The search was part of a two-year investigation into smuggling the drug ecstasy, money laundering and sales of television satellite cards.
The agents arrived at the home at 6 a.m. and remained until shortly after noon when they loaded several boxes into two cars. Simpson left about two hours after police arrived. His attorney, Yale Galanter, was also at the home but remained less than an hour. Both returned before the agents left.
FBI spokeswoman Judy Orihuela said the investigation was named Operation X and had resulted in two arrests in Chicago and seven in Miami. She said two people were at large, one of them in Brazil.
They face drug charges, along with charges of money laundering. There were unconfirmed reports illegal satellite television descramblers were involved.
There also was a report that Simpson attracted attention because of a telephone tap on which his voice was heard talking to one of those who were indicted. Galanter said Simpson's name was heard on the tape but not his voice.
"There were no illegal substances found in his home. There was no arrest this morning and there is no reason to believe Mr.
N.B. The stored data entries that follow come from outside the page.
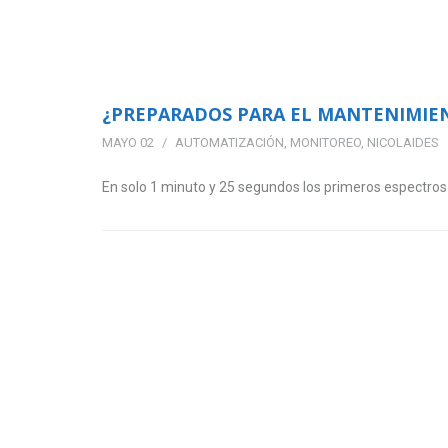
¿PREPARADOS PARA EL MANTENIMIEN
MAYO 02
AUTOMATIZACIÓN
,
MONITOREO
,
NICOLAIDES
En solo 1 minuto y 25 segundos los primeros espectros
Simpson committed any crime," Galanter said.
He said agents did confiscate satellite dishes and cards Simpson brought with him when he moved from California to Miami.
"They were taken, but this warrant was not about satellite dishes or satellite cards," Galanter said.
Simpson was acquitted by a circuit court jury in Miami this fall of burglary and battery involved in a road rage incident a year ago. He was accused of reaching into a car and grabbing another motorist's eyeglasses, inflicting a small cut on the man's temple.
The jury ruled there was no evidence Simpson reached into the car.
Simpson was acquitted of the June 1994 slayings of ex-wife Nicole Brown Simpson and her friend Ronald Goldman in a trial that was televised nationally. A civil trial was held later and held Simpson liable for the two slayings. He was ordered to pay their families $33 million in damages.
He moved to Miami-Dade County in September 2000. He has appeared on police reports three other times since October 1999, all for disputes with his girlfriend, Christie Prody. No charges were filed in any of the incidents.